U.S. Inflation Reduction Act: one year on, a summary of impressive progress in the energy transition
(Energy Post, 19 Sep 2023) The U.S. Inflation Reduction Act has been described as unprecedented in its ambition for the nation’s energy transition.
One year on from the passing of the bill in August 2022, Hannah Perkins and Adam Aston at RMI describe the progress on implementation as unprecedented too. The authors break their review down into categories: clean tech manufacturing, electrifying transport, greening buildings, decarbonising electricity, transforming industry, and finance. They explain and list the major leaps forward in each category. Multiple tools ranging through policies, funding and subsidies are being used, and public and private operators are moving quickly in response.
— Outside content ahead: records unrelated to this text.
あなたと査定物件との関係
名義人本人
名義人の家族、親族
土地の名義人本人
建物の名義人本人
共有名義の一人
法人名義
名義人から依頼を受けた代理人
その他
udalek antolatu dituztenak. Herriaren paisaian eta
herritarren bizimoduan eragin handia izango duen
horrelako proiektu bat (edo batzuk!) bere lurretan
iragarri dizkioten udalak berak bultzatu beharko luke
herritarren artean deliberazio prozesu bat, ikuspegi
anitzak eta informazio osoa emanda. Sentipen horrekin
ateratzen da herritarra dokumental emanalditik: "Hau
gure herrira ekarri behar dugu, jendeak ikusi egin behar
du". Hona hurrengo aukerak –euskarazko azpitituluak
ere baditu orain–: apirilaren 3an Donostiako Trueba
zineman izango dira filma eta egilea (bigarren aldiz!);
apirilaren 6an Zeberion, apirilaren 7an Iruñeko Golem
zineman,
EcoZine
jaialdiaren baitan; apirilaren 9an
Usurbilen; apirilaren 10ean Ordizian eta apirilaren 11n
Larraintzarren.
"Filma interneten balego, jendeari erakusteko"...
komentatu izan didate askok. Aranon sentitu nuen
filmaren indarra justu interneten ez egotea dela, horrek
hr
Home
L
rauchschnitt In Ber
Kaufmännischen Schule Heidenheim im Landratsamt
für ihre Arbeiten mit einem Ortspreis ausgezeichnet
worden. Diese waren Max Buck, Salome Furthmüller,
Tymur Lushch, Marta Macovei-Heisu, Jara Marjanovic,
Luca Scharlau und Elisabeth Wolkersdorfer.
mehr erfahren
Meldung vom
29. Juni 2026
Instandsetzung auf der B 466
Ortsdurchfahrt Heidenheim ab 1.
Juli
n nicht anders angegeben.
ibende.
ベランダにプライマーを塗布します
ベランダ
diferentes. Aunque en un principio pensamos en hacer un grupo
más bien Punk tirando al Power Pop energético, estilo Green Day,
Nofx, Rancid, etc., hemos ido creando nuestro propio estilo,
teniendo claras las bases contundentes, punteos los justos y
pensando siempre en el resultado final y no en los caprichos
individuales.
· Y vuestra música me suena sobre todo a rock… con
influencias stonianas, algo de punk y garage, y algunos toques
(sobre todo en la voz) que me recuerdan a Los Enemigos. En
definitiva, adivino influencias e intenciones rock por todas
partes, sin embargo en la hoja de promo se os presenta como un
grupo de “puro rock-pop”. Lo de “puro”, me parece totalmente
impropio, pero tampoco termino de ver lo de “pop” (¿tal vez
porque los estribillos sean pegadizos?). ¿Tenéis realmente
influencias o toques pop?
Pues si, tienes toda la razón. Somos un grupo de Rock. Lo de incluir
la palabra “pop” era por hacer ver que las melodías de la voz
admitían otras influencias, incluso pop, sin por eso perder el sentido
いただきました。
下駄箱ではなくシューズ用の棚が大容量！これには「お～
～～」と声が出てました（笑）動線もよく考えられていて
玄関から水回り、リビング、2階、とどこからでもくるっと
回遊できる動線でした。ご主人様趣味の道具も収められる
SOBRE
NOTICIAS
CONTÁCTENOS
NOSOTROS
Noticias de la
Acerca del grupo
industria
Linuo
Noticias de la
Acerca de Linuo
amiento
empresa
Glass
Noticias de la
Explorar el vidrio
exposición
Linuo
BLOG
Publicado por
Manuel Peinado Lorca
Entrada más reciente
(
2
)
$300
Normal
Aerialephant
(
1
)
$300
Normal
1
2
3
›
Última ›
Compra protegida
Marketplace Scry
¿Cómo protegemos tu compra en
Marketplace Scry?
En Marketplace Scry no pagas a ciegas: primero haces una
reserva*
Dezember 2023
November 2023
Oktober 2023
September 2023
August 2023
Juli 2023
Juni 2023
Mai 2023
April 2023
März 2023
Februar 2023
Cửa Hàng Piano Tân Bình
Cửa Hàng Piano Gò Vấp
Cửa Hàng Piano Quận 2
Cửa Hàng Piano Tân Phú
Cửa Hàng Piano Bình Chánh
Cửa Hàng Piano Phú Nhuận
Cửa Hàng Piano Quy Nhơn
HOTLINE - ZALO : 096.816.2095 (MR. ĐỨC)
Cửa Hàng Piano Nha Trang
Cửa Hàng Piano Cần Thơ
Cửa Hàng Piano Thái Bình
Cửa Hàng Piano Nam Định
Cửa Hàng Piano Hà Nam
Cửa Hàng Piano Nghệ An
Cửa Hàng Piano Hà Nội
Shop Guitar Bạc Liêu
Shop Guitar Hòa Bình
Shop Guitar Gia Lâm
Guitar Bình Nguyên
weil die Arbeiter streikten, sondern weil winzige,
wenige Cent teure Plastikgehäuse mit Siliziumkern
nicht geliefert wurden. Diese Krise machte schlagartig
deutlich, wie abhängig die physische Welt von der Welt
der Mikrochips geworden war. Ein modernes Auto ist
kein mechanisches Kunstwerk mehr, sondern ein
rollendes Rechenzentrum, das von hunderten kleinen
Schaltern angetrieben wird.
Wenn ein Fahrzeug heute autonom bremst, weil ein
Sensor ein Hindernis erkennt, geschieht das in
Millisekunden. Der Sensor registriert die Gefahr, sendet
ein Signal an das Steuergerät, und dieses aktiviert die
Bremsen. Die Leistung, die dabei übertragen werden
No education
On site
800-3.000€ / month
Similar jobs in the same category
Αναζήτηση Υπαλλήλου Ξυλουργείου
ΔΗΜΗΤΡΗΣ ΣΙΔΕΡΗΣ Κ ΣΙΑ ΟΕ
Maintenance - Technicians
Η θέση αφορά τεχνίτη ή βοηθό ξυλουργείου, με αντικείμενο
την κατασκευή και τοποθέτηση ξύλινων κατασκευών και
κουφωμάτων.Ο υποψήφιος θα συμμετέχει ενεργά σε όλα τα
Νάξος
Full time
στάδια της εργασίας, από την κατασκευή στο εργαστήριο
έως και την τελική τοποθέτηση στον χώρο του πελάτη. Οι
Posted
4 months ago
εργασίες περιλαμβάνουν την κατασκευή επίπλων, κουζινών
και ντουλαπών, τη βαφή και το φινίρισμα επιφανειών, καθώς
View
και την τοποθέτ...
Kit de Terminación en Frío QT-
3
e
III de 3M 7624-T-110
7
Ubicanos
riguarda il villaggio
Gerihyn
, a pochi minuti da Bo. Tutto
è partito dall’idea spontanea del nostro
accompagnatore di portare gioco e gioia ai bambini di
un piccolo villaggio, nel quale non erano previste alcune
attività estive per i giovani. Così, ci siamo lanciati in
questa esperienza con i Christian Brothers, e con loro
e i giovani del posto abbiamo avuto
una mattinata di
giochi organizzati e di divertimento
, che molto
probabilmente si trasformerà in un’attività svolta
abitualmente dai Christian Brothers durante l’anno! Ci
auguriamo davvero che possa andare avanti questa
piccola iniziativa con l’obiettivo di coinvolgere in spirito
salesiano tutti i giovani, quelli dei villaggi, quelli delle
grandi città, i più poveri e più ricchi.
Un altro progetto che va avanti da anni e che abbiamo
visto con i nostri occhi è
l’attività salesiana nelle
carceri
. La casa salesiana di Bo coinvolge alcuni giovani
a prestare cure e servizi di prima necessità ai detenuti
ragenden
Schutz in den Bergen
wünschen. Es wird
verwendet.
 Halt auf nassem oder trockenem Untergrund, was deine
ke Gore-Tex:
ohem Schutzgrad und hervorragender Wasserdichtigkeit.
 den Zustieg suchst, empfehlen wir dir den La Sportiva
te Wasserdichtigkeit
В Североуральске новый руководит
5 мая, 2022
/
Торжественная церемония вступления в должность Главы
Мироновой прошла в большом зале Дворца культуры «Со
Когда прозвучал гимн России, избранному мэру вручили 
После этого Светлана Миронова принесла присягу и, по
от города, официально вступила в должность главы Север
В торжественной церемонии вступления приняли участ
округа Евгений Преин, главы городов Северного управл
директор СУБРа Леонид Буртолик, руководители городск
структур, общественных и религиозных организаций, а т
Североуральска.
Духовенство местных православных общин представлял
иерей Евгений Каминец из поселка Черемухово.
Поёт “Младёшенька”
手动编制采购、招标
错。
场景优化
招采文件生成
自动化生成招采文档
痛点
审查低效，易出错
Headlines include $278bn announced in new private clean energy investments, and 170,000 new jobs to come from announced projects. The rest of the world can look on in admiration, but also in recognition of the U.S. as an even more formidable player in the race for global leadership in clean energy technology.
“Unprecedented.” “A landmark.” “The Super Bowl of clean energy.”
Those are just a few of the superlatives that hit the airwaves when the Inflation Reduction Act (IRA) was signed into law on August 16, 2022.
The act’s passage came as a surprise both politically — emphasising lower energy costs helped the bill clear years of oppositional brinksmanship — and for its unprecedented scale. Toward the goal of shifting the US grid to 80 percent clean electricity and cutting climate pollution by 40 percent by 2030, the act mobilised an estimated $370 billion in federal incentives.